Dear John, I’ve really changed

In Atom Egoyan’s ‘Chloe,’ Amanda Seyfried has the scary power of a young Bette Davis

Dear John, I’ve really changed
Photograph by Everett Collection

Atom Egoyan has a knack for casting actresses on the cusp of adulthood in roles laden with sexual intrigue. In Exotica (1994), a 17-year-old Mia Kirshner skirted taboos as a stripper in a schoolgirl kilt. In The Sweet Hereafter, an 18-year-old Sarah Polley played a girl damaged by a bus accident, and an incestuous relationship with her father. In Felicia’s Journey (1999), Elaine Cassidy starred as a pregnant Irish teen befriended by a sexual predator. And in Where the Truth Lies (2005), as a young journalist unravelling a murder, Alison Lohman joined a steamy ménage à trois with Colin Firth and Kevin Bacon. For all four actresses, these were pivotal roles, and dramatic rites of passage.

But Egoyan has never conjured a performance as electrifying as the one unleashed by Amanda Seyfried in his sleek new erotic thriller, Chloe. Nor has he cast someone whose career has taken off with such velocity before the movie’s release. When Seyfried auditioned for Chloe, in 2007, she had attracted some notice as an airhead in Mean Girls (2004), and for her regular role as a disaffected Mormon daughter in the HBO series Big Love. But she was not widely known. Although she had co-starred with Meryl Streep in Mamma Mia!, that movie wasn’t out yet when Egoyan cast her, and no one knew how huge it would be. Since then, after heating up the screen as the foil to a carnivorous Megan Fox in Jennifer’s Body, and scoring a box-office hit as the heroine of Dear John, Seyfried, 24, has become Hollywood’s new It Girl.

“She told me Chloe was the last role she got on her qualities as an actress rather than being a star,” says Egoyan, who now hopes her celebrity will give his film a boost. “Dear John has a very different pedigree. I don’t know if even half of its audience would go see a movie like Chloe—America’s very weird about sex. But my fingers are crossed.”

In Chloe’s title role, Seyfried is worlds away from the nurturing sweetheart in Dear John’s chick-flick romance. She’s a hooker on a perverse mission. Catherine (Julianne Moore), an upscale gynecologist married to a professor (Liam Neeson), hires her to tempt her husband after she suspects he’s having an affair. Chloe reports on the progress of her seduction, regaling Catherine with the most intimate details in sessions that escalate into verbal foreplay—until the two women become involved. When Catherine tries to end the liaison, Chloe latches onto her, and her family, with an obsession that becomes alarming.

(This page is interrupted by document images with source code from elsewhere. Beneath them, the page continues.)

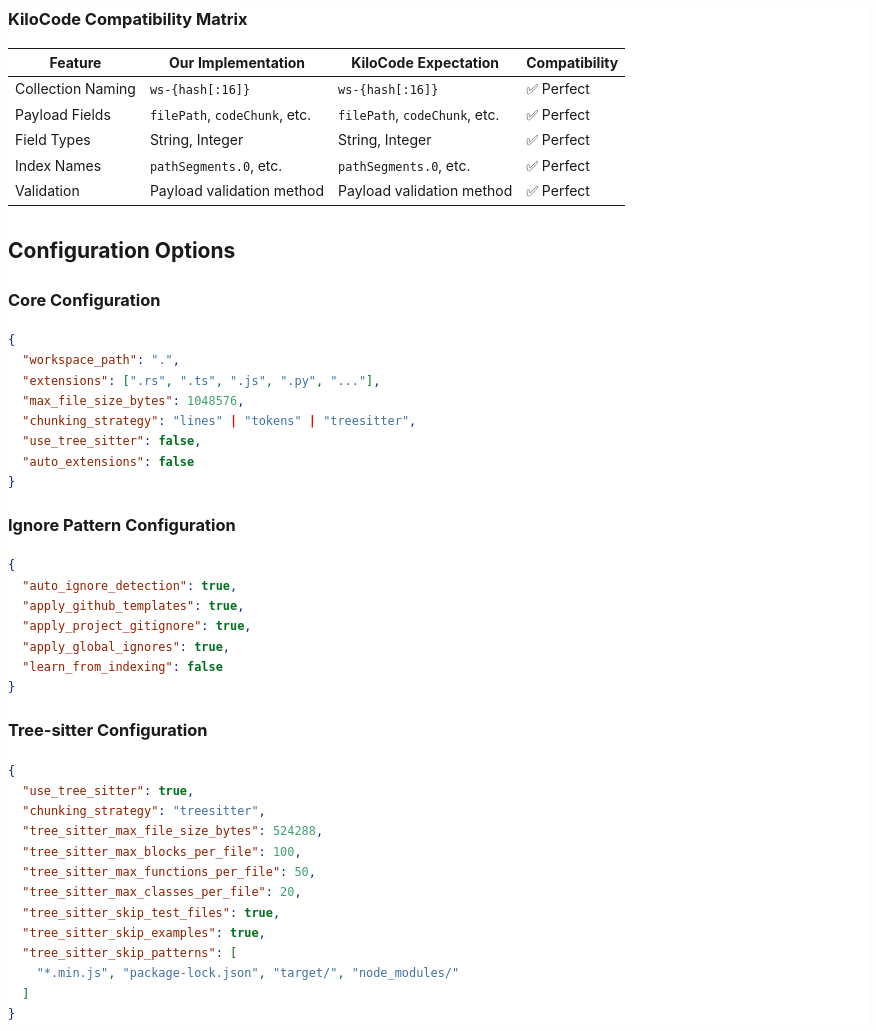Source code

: ### KiloCode Compatibility Matrix
| Feature | Our Implementation | KiloCode Expectation | Compatibility |
|---------|-------------------|---------------------|---------------|
| Collection Naming | `ws-{hash[:16]}` | `ws-{hash[:16]}` | ✅ Perfect |
| Payload Fields | `filePath`, `codeChunk`, etc. | `filePath`, `codeChunk`, etc. | ✅ Perfect |
| Field Types | String, Integer | String, Integer | ✅ Perfect |
| Index Names | `pathSegments.0`, etc. | `pathSegments.0`, etc. | ✅ Perfect |
| Validation | Payload validation method | Payload validation method | ✅ Perfect |

## Configuration Options

### Core Configuration
```json
{
  "workspace_path": ".",
  "extensions": [".rs", ".ts", ".js", ".py", "..."],
  "max_file_size_bytes": 1048576,
  "chunking_strategy": "lines" | "tokens" | "treesitter",
  "use_tree_sitter": false,
  "auto_extensions": false
}
```

### Ignore Pattern Configuration
```json
{
  "auto_ignore_detection": true,
  "apply_github_templates": true,
  "apply_project_gitignore": true,
  "apply_global_ignores": true,
  "learn_from_indexing": false
}
```

### Tree-sitter Configuration
```json
{
  "use_tree_sitter": true,
  "chunking_strategy": "treesitter",
  "tree_sitter_max_file_size_bytes": 524288,
  "tree_sitter_max_blocks_per_file": 100,
  "tree_sitter_max_functions_per_file": 50,
  "tree_sitter_max_classes_per_file": 20,
  "tree_sitter_skip_test_files": true,
  "tree_sitter_skip_examples": true,
  "tree_sitter_skip_patterns": [
    "*.min.js", "package-lock.json", "target/", "node_modules/"
  ]
}
```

Seyfried goes through uncanny, shape-shifting transformations—from fragile hooker, to smooth seductress, to scary femme fatale. “It’s a story of mad love,” says Egoyan, “and I felt Amanda was perfect to play that. There’s something frail about her, something that’s not entirely resolved.” He looked at hundreds of actresses before settling on Seyfried. “They were all pretty and talented—and possessed of a certain type of performance that I knew wasn’t going to change. She was the only one who seemed volatile and unpredictable.”

Born in Pennsylvania—her mother is an occupational therapist, her father a pharmacist—Seyfried worked as a model from 11 to 17 while training as a singer with a voice coach. A natural blond with bee-stung lips and vast blue eyes, she’s beyond pretty. But what makes her so compelling onscreen is the prospect of danger that looms in those long-lashed Bette Davis eyes.

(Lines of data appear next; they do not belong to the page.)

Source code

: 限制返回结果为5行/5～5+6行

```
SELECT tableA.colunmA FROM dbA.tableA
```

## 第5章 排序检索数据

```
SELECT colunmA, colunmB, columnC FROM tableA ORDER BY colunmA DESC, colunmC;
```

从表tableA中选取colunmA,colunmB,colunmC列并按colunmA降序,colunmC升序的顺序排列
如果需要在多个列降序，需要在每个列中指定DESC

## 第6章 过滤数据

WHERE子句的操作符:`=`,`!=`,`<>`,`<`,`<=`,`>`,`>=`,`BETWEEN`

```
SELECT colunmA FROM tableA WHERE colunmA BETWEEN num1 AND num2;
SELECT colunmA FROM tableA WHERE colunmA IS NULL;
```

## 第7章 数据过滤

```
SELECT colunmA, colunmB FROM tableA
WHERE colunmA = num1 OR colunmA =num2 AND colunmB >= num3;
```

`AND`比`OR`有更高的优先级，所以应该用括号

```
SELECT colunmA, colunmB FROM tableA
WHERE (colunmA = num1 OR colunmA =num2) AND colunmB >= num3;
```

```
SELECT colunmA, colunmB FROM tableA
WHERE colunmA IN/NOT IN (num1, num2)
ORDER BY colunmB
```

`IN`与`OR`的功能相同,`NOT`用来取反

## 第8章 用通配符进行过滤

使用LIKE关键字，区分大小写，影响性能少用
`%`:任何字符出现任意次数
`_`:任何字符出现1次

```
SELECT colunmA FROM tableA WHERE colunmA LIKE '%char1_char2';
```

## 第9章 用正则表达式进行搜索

“There’s something very icy about them,” says Egoyan, who agrees she does resemble a young Bette Davis. “It’s unsettling. There’s something jarring about her, even in repose.” He cites a scene in which Chloe breezes into the gynecologist’s office, shocking her with an unannounced social call. As she’s briskly shown the door, Chloe eyes the camera with a chilling, enigmatic gaze. That was Seyfried’s bold idea. She also had no compunction about performing a nude sex scene with Moore. During the Toronto film festival, she told me it was less distressing than her lingering French kiss with Fox in Jennifer’s Body—which “was kind of creepy because it went on too long.”

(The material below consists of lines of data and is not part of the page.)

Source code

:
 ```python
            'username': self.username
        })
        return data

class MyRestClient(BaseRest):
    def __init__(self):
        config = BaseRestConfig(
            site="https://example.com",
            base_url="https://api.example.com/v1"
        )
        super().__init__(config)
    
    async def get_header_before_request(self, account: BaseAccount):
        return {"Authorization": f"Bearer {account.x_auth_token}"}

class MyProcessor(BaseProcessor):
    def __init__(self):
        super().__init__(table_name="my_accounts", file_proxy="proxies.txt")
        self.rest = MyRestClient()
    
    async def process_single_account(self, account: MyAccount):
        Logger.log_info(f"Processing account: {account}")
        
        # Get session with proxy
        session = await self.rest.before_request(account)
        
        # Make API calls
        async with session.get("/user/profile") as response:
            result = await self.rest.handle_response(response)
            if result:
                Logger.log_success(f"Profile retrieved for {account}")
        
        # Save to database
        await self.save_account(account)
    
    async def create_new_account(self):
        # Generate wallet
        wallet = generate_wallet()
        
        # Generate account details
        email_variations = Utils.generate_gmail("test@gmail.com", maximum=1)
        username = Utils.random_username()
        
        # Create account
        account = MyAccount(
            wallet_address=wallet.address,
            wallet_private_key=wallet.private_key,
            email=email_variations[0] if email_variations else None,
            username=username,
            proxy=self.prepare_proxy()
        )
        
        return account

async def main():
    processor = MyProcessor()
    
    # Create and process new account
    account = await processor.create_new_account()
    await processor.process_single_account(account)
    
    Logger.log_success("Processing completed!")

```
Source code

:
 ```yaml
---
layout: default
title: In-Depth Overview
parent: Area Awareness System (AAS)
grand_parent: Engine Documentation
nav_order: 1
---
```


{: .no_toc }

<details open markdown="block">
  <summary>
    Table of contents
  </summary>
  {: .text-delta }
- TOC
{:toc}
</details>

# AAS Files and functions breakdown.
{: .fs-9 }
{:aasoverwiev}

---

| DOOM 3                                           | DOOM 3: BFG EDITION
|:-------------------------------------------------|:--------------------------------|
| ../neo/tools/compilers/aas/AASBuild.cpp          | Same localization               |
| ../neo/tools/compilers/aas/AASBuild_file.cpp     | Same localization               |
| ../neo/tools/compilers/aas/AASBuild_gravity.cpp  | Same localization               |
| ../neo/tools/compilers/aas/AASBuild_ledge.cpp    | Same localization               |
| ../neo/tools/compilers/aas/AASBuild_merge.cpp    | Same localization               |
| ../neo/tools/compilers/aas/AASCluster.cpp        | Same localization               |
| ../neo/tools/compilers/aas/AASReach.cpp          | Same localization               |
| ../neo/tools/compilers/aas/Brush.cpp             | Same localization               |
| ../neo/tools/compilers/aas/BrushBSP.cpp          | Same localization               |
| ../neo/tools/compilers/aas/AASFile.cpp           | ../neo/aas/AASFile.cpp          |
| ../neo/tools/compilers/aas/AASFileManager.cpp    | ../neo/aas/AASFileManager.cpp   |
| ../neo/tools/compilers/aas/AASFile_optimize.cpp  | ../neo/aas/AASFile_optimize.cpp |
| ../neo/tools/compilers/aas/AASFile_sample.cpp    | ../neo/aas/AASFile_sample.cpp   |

Off the set, Seyfried is known for her unnerving candour. “She has a wicked sense of humour, and doesn’t have any guard,” says Egoyan. “It’s disarming,” At a Chloe press day in Manhattan this week, he told Seyfried to take a cue from Moore and try to maintain some distance. “Amanda has a funny way of cutting to the chase,” he adds. “I’ll never forget the first time she met Liam Neeson in New York. She looked at Liam and said, ‘So, would you pay to f–k me?’ He was so taken aback, he pretended he didn’t hear it.”